- _EXERCISE GOAL_:
An exact copy of every entry is required, without the pictures.

[Records excerpted from a collection]
● ● ● ● ●
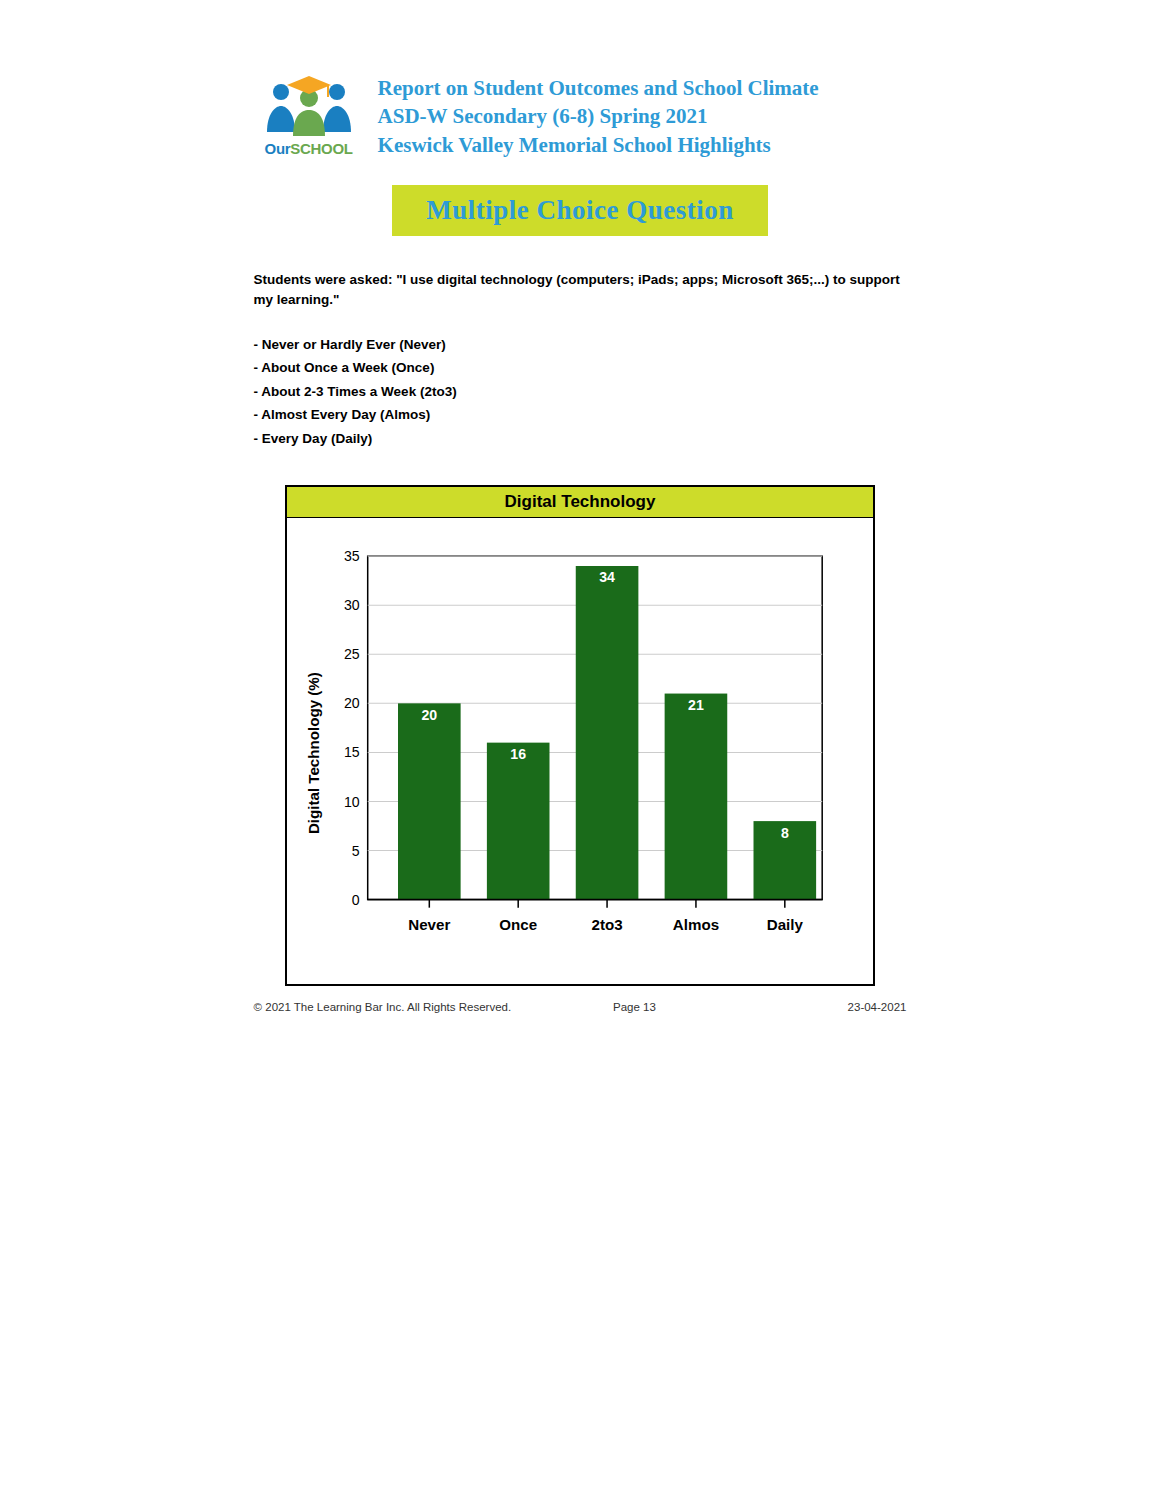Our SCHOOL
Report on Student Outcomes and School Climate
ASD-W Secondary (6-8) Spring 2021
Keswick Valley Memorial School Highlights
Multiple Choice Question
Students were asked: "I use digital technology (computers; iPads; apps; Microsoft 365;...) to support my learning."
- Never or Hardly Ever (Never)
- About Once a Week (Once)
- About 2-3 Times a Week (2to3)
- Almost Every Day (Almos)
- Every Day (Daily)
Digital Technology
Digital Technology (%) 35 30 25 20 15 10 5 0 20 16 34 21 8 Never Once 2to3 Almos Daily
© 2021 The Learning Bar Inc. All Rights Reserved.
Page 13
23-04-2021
● ● ● ● ●
- _YOUR RESPONSE_:
Our SCHOOL
Report on Student Outcomes and School Climate
ASD-W Secondary (6-8) Spring 2021
Keswick Valley Memorial School Highlights
Multiple Choice Question
Students were asked: "I use digital technology (computers; iPads; apps; Microsoft 365;...) to support my learning."
- Never or Hardly Ever (Never)
- About Once a Week (Once)
- About 2-3 Times a Week (2to3)
- Almost Every Day (Almos)
- Every Day (Daily)
Digital Technology
Digital Technology (%) 35 30 25 20 15 10 5 0 20 16 34 21 8 Never Once 2to3 Almos Daily
© 2021 The Learning Bar Inc. All Rights Reserved.
Page 13
23-04-2021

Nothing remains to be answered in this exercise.